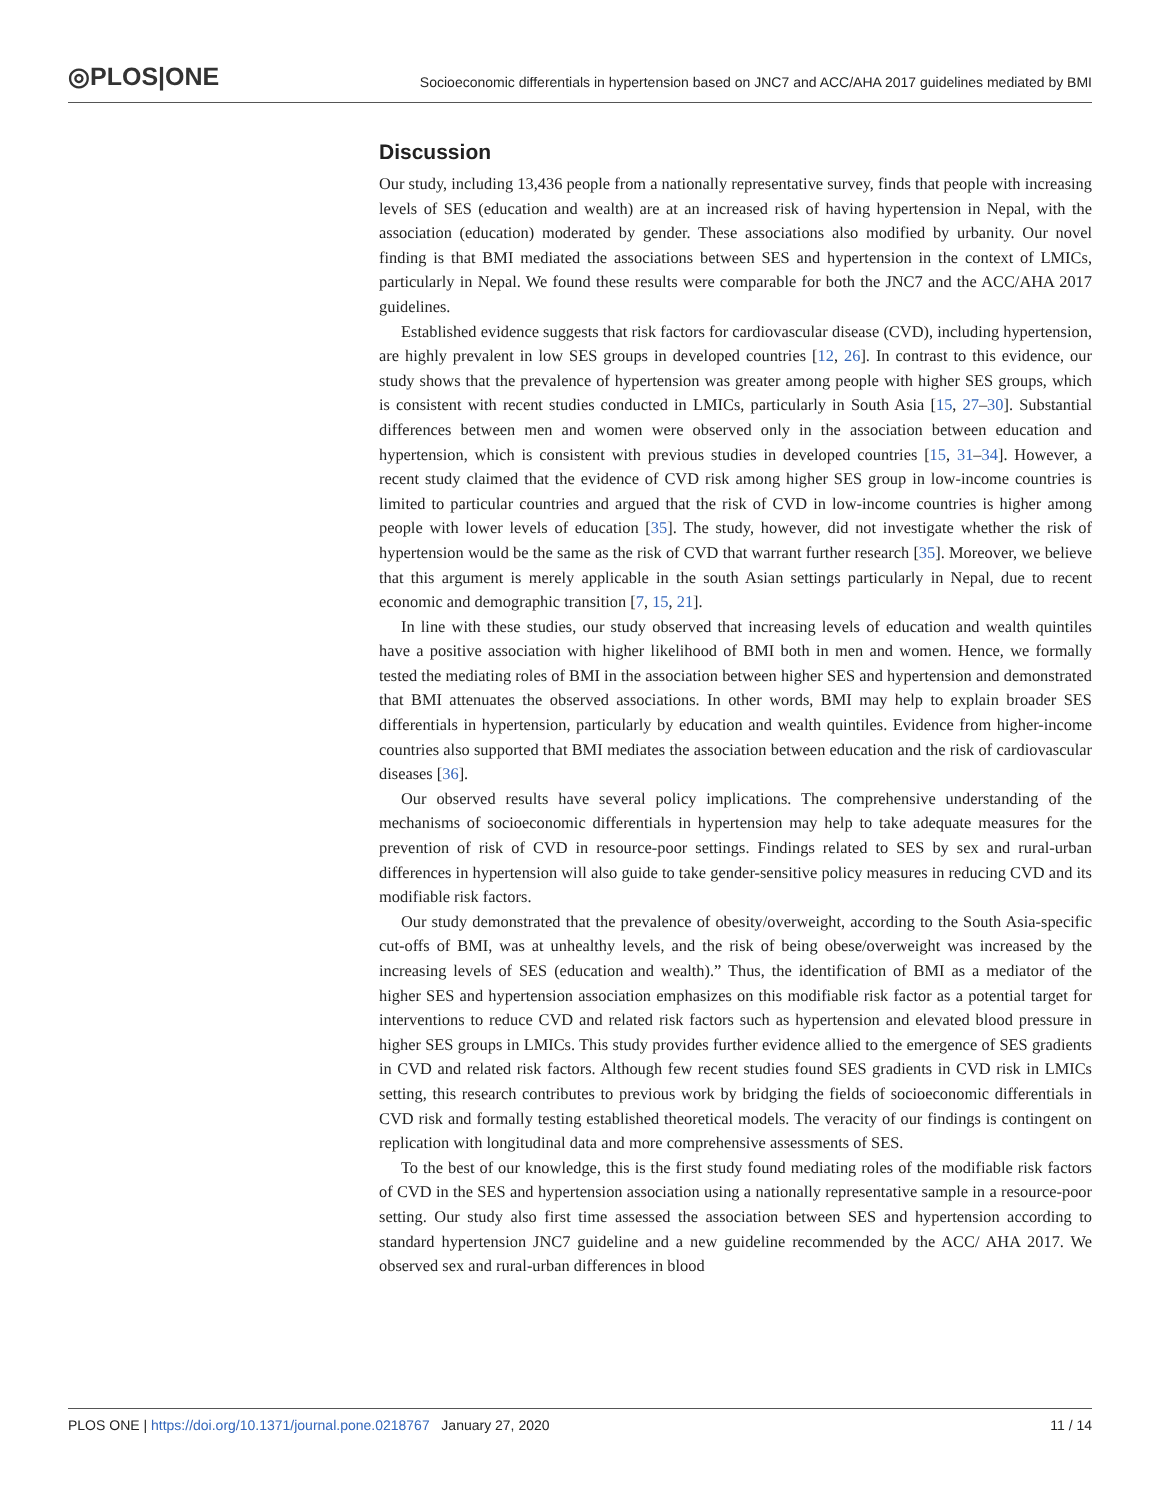◎PLOS|ONE
Socioeconomic differentials in hypertension based on JNC7 and ACC/AHA 2017 guidelines mediated by BMI
Discussion
Our study, including 13,436 people from a nationally representative survey, finds that people with increasing levels of SES (education and wealth) are at an increased risk of having hypertension in Nepal, with the association (education) moderated by gender. These associations also modified by urbanity. Our novel finding is that BMI mediated the associations between SES and hypertension in the context of LMICs, particularly in Nepal. We found these results were comparable for both the JNC7 and the ACC/AHA 2017 guidelines.
Established evidence suggests that risk factors for cardiovascular disease (CVD), including hypertension, are highly prevalent in low SES groups in developed countries [12, 26]. In contrast to this evidence, our study shows that the prevalence of hypertension was greater among people with higher SES groups, which is consistent with recent studies conducted in LMICs, particularly in South Asia [15, 27–30]. Substantial differences between men and women were observed only in the association between education and hypertension, which is consistent with previous studies in developed countries [15, 31–34]. However, a recent study claimed that the evidence of CVD risk among higher SES group in low-income countries is limited to particular countries and argued that the risk of CVD in low-income countries is higher among people with lower levels of education [35]. The study, however, did not investigate whether the risk of hypertension would be the same as the risk of CVD that warrant further research [35]. Moreover, we believe that this argument is merely applicable in the south Asian settings particularly in Nepal, due to recent economic and demographic transition [7, 15, 21].
In line with these studies, our study observed that increasing levels of education and wealth quintiles have a positive association with higher likelihood of BMI both in men and women. Hence, we formally tested the mediating roles of BMI in the association between higher SES and hypertension and demonstrated that BMI attenuates the observed associations. In other words, BMI may help to explain broader SES differentials in hypertension, particularly by education and wealth quintiles. Evidence from higher-income countries also supported that BMI mediates the association between education and the risk of cardiovascular diseases [36].
Our observed results have several policy implications. The comprehensive understanding of the mechanisms of socioeconomic differentials in hypertension may help to take adequate measures for the prevention of risk of CVD in resource-poor settings. Findings related to SES by sex and rural-urban differences in hypertension will also guide to take gender-sensitive policy measures in reducing CVD and its modifiable risk factors.
Our study demonstrated that the prevalence of obesity/overweight, according to the South Asia-specific cut-offs of BMI, was at unhealthy levels, and the risk of being obese/overweight was increased by the increasing levels of SES (education and wealth).” Thus, the identification of BMI as a mediator of the higher SES and hypertension association emphasizes on this modifiable risk factor as a potential target for interventions to reduce CVD and related risk factors such as hypertension and elevated blood pressure in higher SES groups in LMICs. This study provides further evidence allied to the emergence of SES gradients in CVD and related risk factors. Although few recent studies found SES gradients in CVD risk in LMICs setting, this research contributes to previous work by bridging the fields of socioeconomic differentials in CVD risk and formally testing established theoretical models. The veracity of our findings is contingent on replication with longitudinal data and more comprehensive assessments of SES.
To the best of our knowledge, this is the first study found mediating roles of the modifiable risk factors of CVD in the SES and hypertension association using a nationally representative sample in a resource-poor setting. Our study also first time assessed the association between SES and hypertension according to standard hypertension JNC7 guideline and a new guideline recommended by the ACC/ AHA 2017. We observed sex and rural-urban differences in blood
PLOS ONE | https://doi.org/10.1371/journal.pone.0218767 January 27, 2020 11 / 14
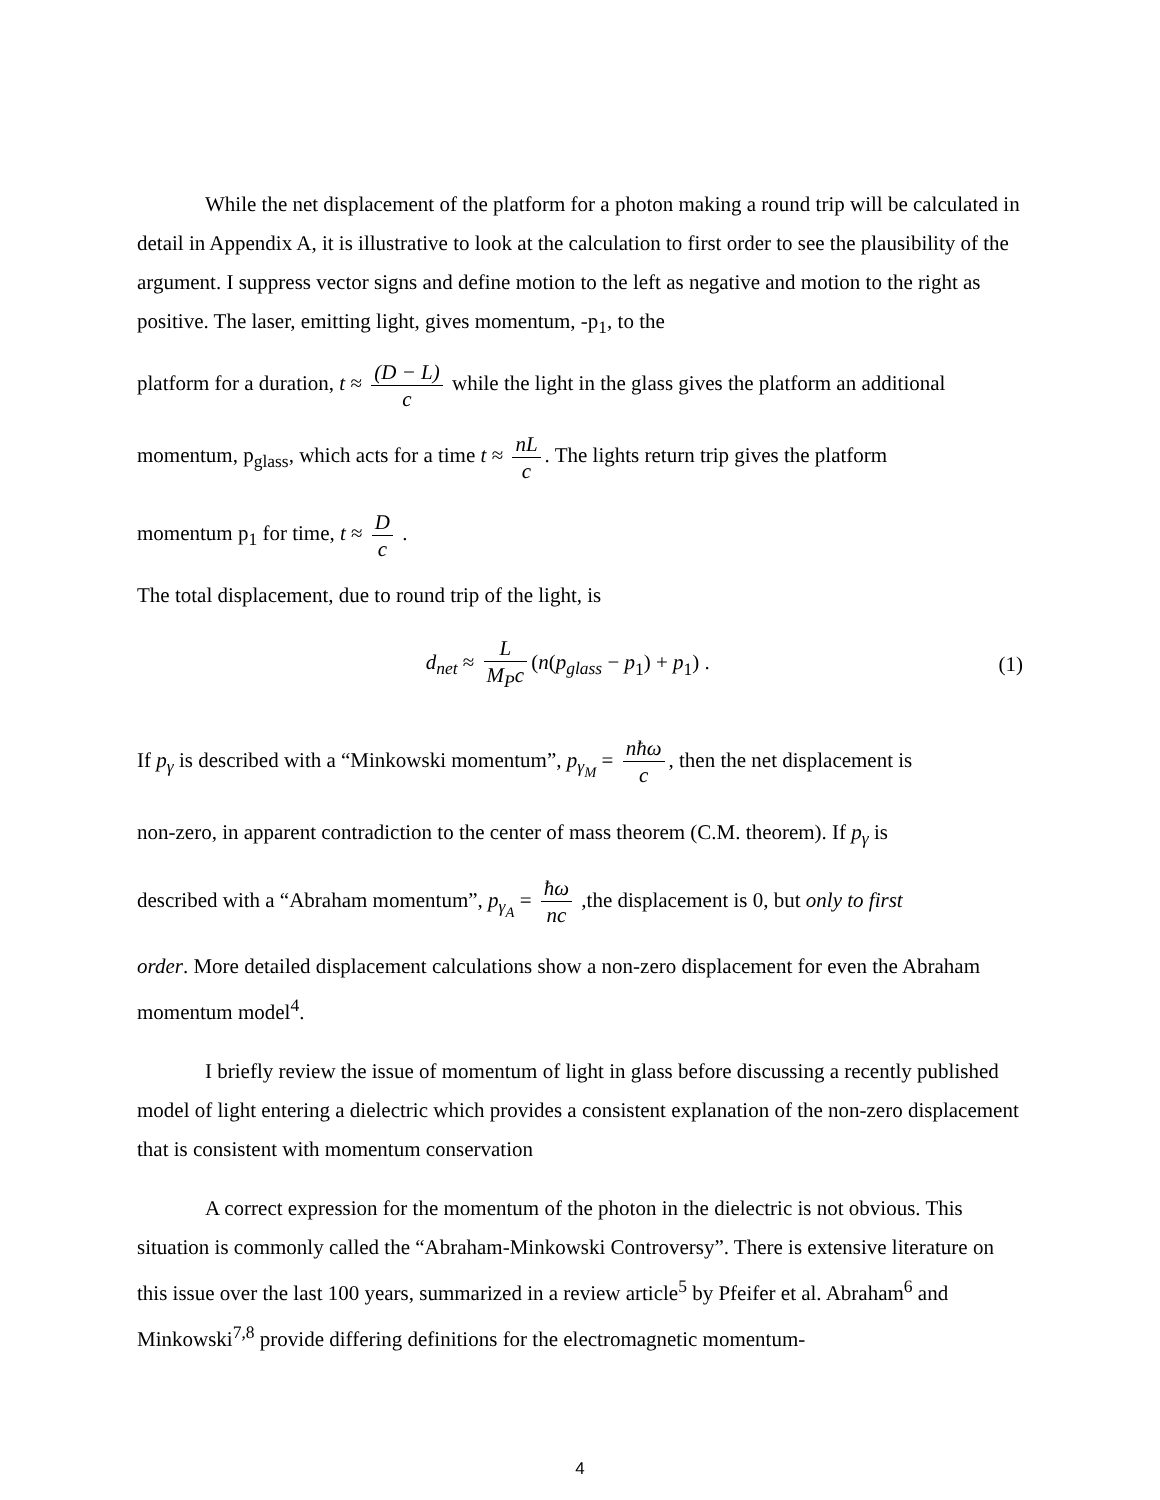While the net displacement of the platform for a photon making a round trip will be calculated in detail in Appendix A, it is illustrative to look at the calculation to first order to see the plausibility of the argument. I suppress vector signs and define motion to the left as negative and motion to the right as positive. The laser, emitting light, gives momentum, -p<sub>1</sub>, to the
platform for a duration, t ≈ (D − L) c while the light in the glass gives the platform an additional
momentum, p<sub>glass</sub>, which acts for a time t ≈ nL c. The lights return trip gives the platform
momentum p<sub>1</sub> for time, t ≈ D c .
The total displacement, due to round trip of the light, is
d<sub>net</sub> ≈ L M<sub>P</sub>c (n(p<sub>glass</sub> − p<sub>1</sub>) + p<sub>1</sub>) .
(1)
If p<sub>γ</sub> is described with a “Minkowski momentum”, p<sub>γ<sub>M</sub></sub> = nħω c, then the net displacement is
non-zero, in apparent contradiction to the center of mass theorem (C.M. theorem). If p<sub>γ</sub> is
described with a “Abraham momentum”, p<sub>γ<sub>A</sub></sub> = ħω nc ,the displacement is 0, but only to first
order. More detailed displacement calculations show a non-zero displacement for even the Abraham momentum model<sup>4</sup>.
I briefly review the issue of momentum of light in glass before discussing a recently published model of light entering a dielectric which provides a consistent explanation of the non-zero displacement that is consistent with momentum conservation
A correct expression for the momentum of the photon in the dielectric is not obvious. This situation is commonly called the “Abraham-Minkowski Controversy”. There is extensive literature on this issue over the last 100 years, summarized in a review article<sup>5</sup> by Pfeifer et al. Abraham<sup>6</sup> and Minkowski<sup>7,8</sup> provide differing definitions for the electromagnetic momentum-
4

--------------------------------------------------

Show each line of the material where the word "glass" occurs.

platform for a duration, t ≈ (D − L) c while the light in the glass gives the platform an additional
momentum, p<sub>glass</sub>, which acts for a time t ≈ nL c. The lights return trip gives the platform
d<sub>net</sub> ≈ L M<sub>P</sub>c (n(p<sub>glass</sub> − p<sub>1</sub>) + p<sub>1</sub>) .
I briefly review the issue of momentum of light in glass before discussing a recently published model of light entering a dielectric which provides a consistent explanation of the non-zero displacement that is consistent with momentum conservation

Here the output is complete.